İklim değişimi sonucu artan ortalama sıcaklıklar, tuzluluk ve yoğunluk bakımından daha kararlı su kütlelerinin oluşmasına neden olarak, deniz şartlarını daha durağan hale getirmektedir. Durağan deniz şartlarının oluşması, yüksek deniz suyu sıcaklığı ve bol besin elementlerinin varlığı, müsilaj oluşumu için ideal ortamın oluşmasını sağlamaktadır. Üç çevresel faktörün birlikte bulunmasıyla müsilaj oluşumu olağan dışı artmaktadır.

Türkiye’de daha çok Marmara Denizi’nde görülmesinin nedeni biraz Marmara Denizi’nin oşinografik yapısıyla ilgilidir. Marmara Denizi, Çanakkale Boğazı ile Ege Denizi aracılığıyla Akdeniz’e, İstanbul Boğazı aracılığıyla Karadeniz’e bağlanan deniz bilimleri açısından oldukça ilginç bir denizdir. Kuzeyde bulunan Karadeniz, az tuzlu, nispeten soğuk ve besin elementleri yönünden zengin sulara sahiptir. Zira Karadeniz çevresi, ülkemizin güney bölgelerine göre daha fazla yağış almaktadır. Karadeniz çevresinde bulunan çok sayıdaki akarsu, karasal ortamdan yüksek miktarda besin elementlerini denize taşır. Bu yüzden Karadeniz’in su bütçesi hep fazla verir. Yani yağış ve akışla gelen su, buharlaşmayla kaybedilen sudan daha fazladır. Yine bu yüzden tuzluluğu diğer denizlere göre düşüktür (%0.17-0.19). Karadeniz’in az tuzlu, soğuk ve besince zengin suyu İstanbul Boğazı aracılığıyla yüzeyden Marmara Denizi’ne, oradan da Çanakkale Boğazı aracılığıyla Ege Denizi üzerinden Akdeniz’e akar.

Akdeniz, etrafında az sayıda akarsuyun bulunması, yağış miktarının düşüklüğü ve buharlaşmanın fazla olması yüzünden aslında her yıl su bütçesinde açık verir. Yani yağış ve akışla Akdeniz’e gelen su, buharlaşmayla kaybedilenden daha azdır. Bu yüzden Akdeniz’in tuzluluğu yüksek (%0.38) ve suları sıcaktır. Akdeniz’in eksilen suları, Atlantik Okyanusu ve Karadeniz’den gelen sularla dengelenir. Kuzeyden güneye doğru Karadeniz’in soğuk, az tuzlu ve besince zengin suları yüzeyden Akdeniz’e akarken, Akdeniz’in tuzlu, sıcak ve besince fakir suları da dipten ters yönde, yani güneyden kuzeye, Karadeniz’e doğru akar. Marmara Denizi oldukça farklı bu iki deniz arasında bir geçiş denizi konumundadır. Bu yüzden Marmara Denizi’nin yüzey suları (genelde ilk 25 m derinliğe kadar olan sular) Karadeniz kökenlidir. Dip suları ise (25 m’den daha derin bölgeler) Akdeniz kökenlidir. Tuzluluğu, sıcaklığı ve yoğunluğu farklı bu iki su kütlesi arasında bir geçiş tabakası bulunur. Yaz aylarında bu geçiş tabakası daha derine inerken, kış aylarında yüzeye daha yakındır. Diğer bir ifadeyle Marmara Denizi suları bu geçiş tabakası tarafından yatay olarak ikiye bölünmüştür. Ve yine bu yüzden Marmara Denizi’nde dikey karışımlar azdır. Kuvvetli lodos fırtınası çıktığında İstanbul ve Çanakkale boğazlarında kuvvetli dikey karışımlar sonucu dipteki sıcak su akıntısı ile yüzeydeki soğuk su akıntısı yer değiştirse de bu çok sık görülen bir olay değildir.

##############################

» **Görev Yönergeleri**
a: Marmara Denizi metninde “İklim değişimi sonucu artan” sözleriyle başlayan paragrafı, ana bilgilerini koruyarak kısa bir madde listesi hâlinde yeniden yazınız.
b: Aşağıdaki ifadelerin Marmara Denizi metniyle uyuşup uyuşmadığını belirtiniz. Her biri için “evet” ya da “hayır” deyip metindeki belirleyici sözleri aynen alıntılayınız.
(i) Karadeniz'in suları Akdeniz'inkilerden daha tuzludur.
(ii) Marmara Denizi'nin dip suları Akdeniz kökenlidir.
(iii) Geçiş tabakası yaz aylarında yüzeye daha yakındır.
c: Marmara Denizi metninde “İklim değişimi sonucu” sözlerinden “olağan dışı artmaktadır.” sözlerine kadar uzanan bölümü hiçbir değişiklik yapmadan kopyalayınız.

» **Satırlar**
##############################

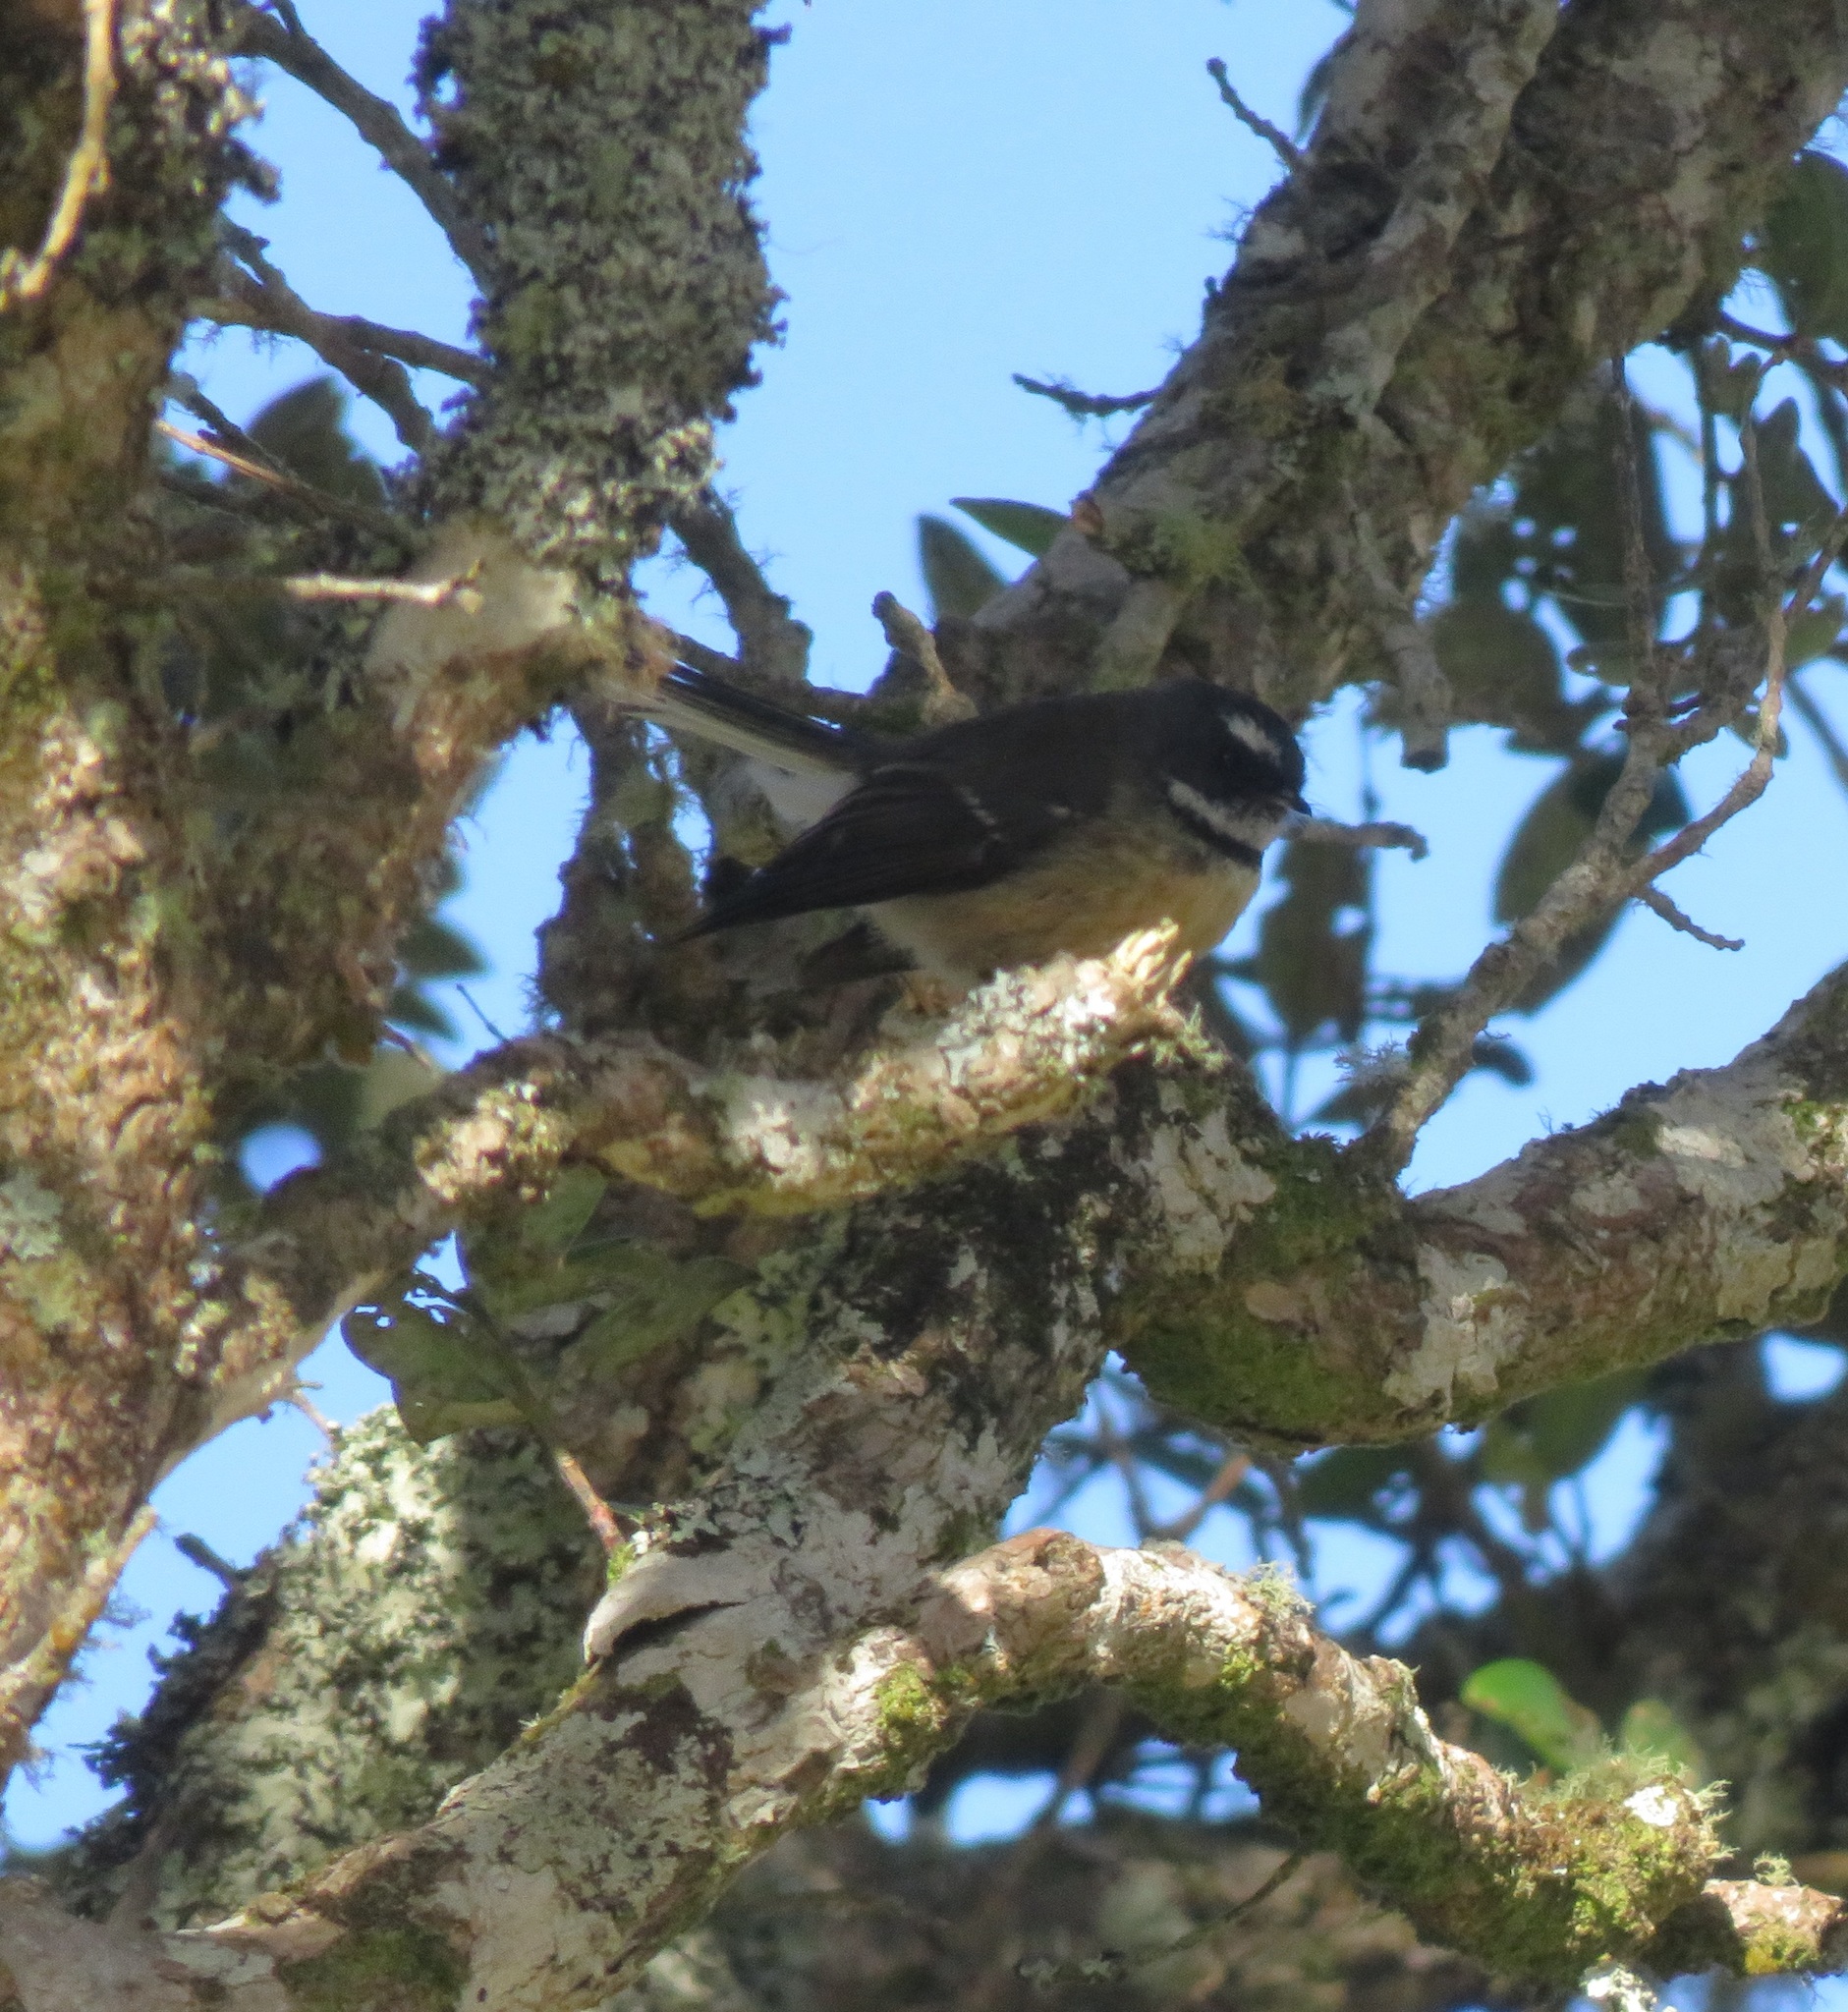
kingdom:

##############################

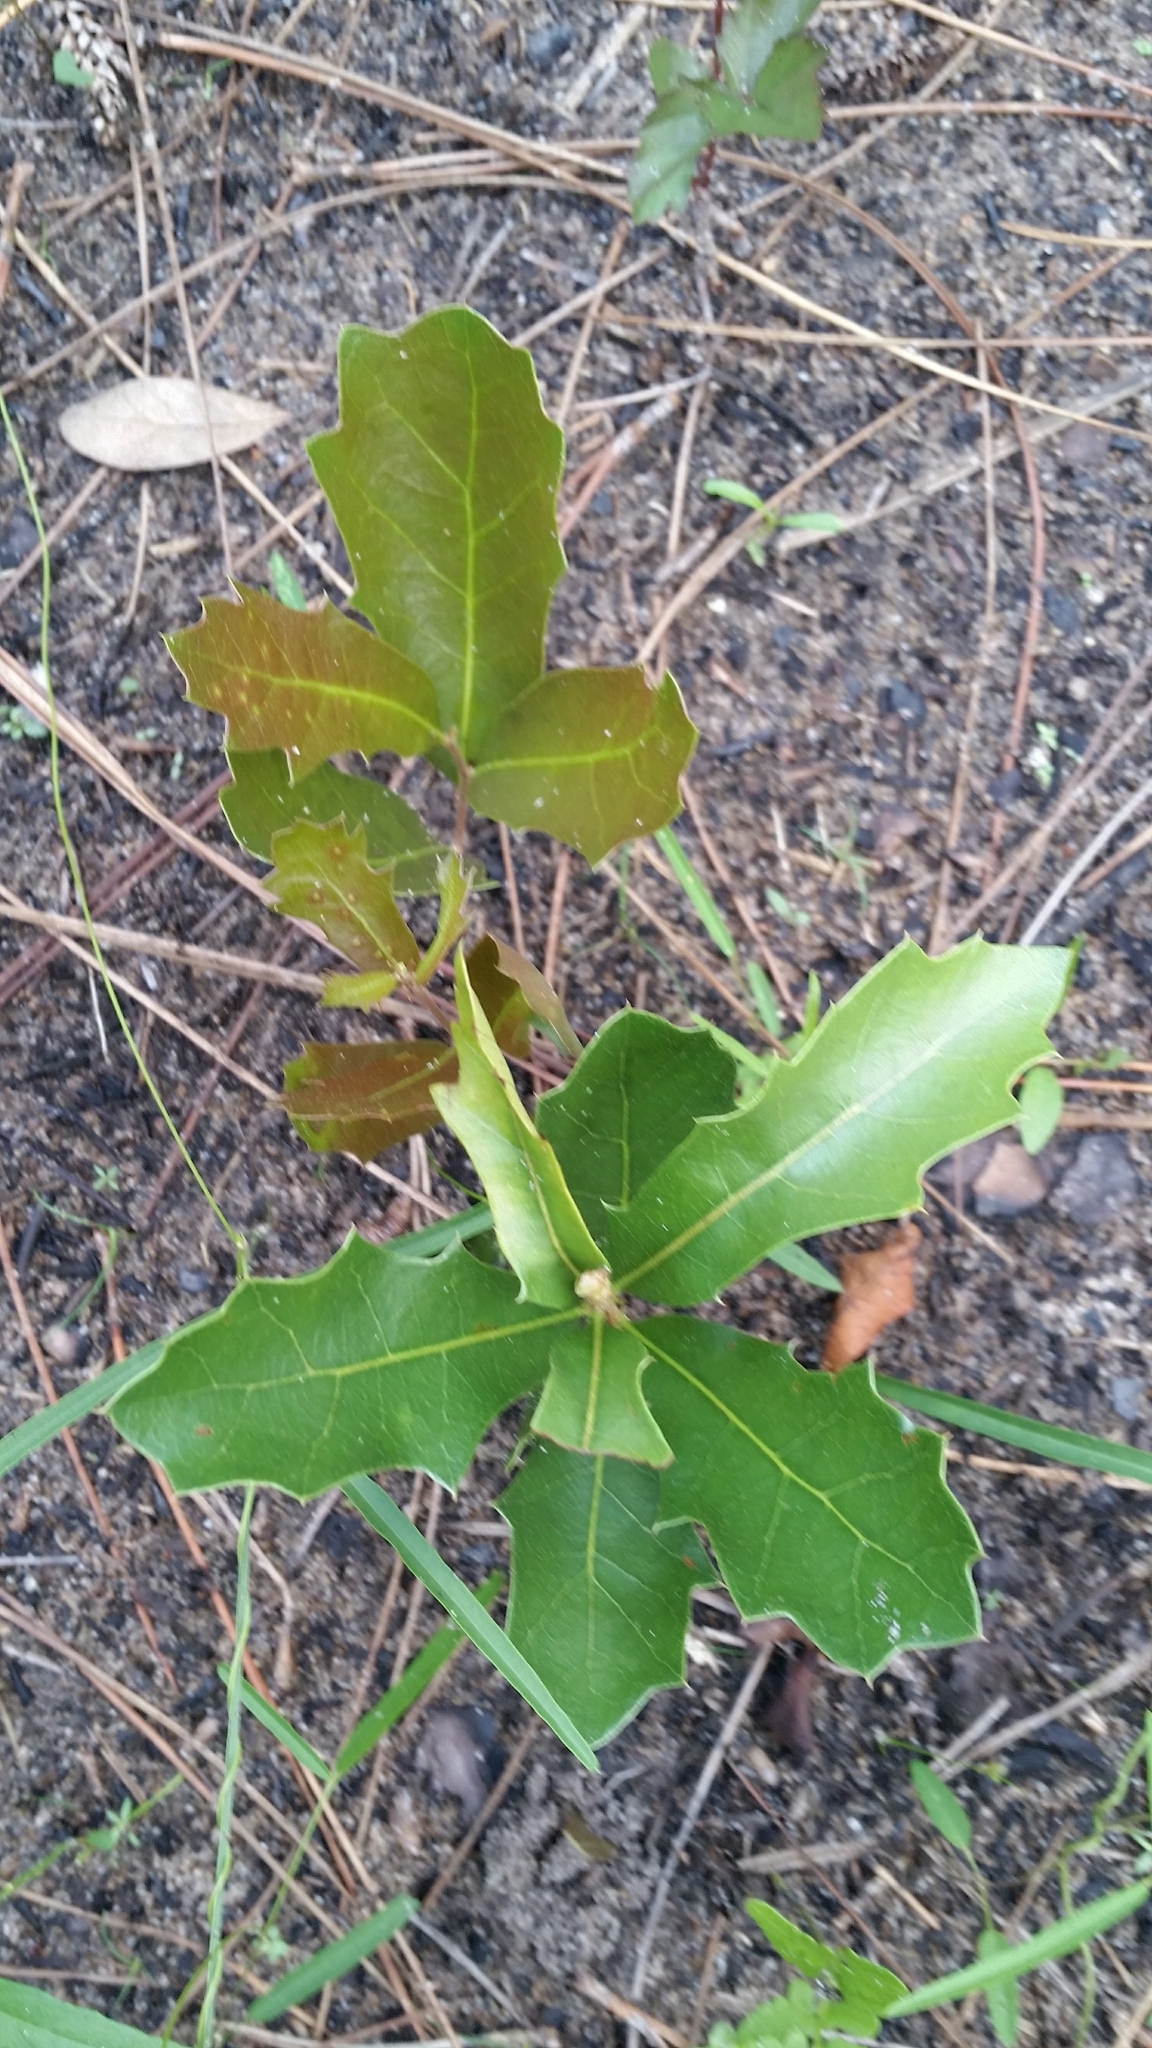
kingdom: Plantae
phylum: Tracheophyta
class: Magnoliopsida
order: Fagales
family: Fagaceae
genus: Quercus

##############################

» **Yanıtlar**
a:
- İklim değişimiyle artan ortalama sıcaklıklar, tuzluluk ve yoğunluk bakımından daha kararlı su kütleleri oluşturarak deniz şartlarını durağanlaştırır.
- Durağan deniz şartları, yüksek deniz suyu sıcaklığı ve bol besin elementleri müsilaj oluşumu için ideal ortamı sağlar.
- Bu üç çevresel faktör bir arada bulunduğunda müsilaj oluşumu olağan dışı artar.

b:
(i) Hayır: “Kuzeyde bulunan Karadeniz, az tuzlu, nispeten soğuk ve besin elementleri yönünden zengin sulara sahiptir.” ve “Bu yüzden Akdeniz’in tuzluluğu yüksek (%0.38) ve suları sıcaktır.”
(ii) Evet: “Dip suları ise (25 m’den daha derin bölgeler) Akdeniz kökenlidir.”
(iii) Hayır: “Yaz aylarında bu geçiş tabakası daha derine inerken, kış aylarında yüzeye daha yakındır.”

c:
İklim değişimi sonucu artan ortalama sıcaklıklar, tuzluluk ve yoğunluk bakımından daha kararlı su kütlelerinin oluşmasına neden olarak, deniz şartlarını daha durağan hale getirmektedir. Durağan deniz şartlarının oluşması, yüksek deniz suyu sıcaklığı ve bol besin elementlerinin varlığı, müsilaj oluşumu için ideal ortamın oluşmasını sağlamaktadır. Üç çevresel faktörün birlikte bulunmasıyla müsilaj oluşumu olağan dışı artmaktadır.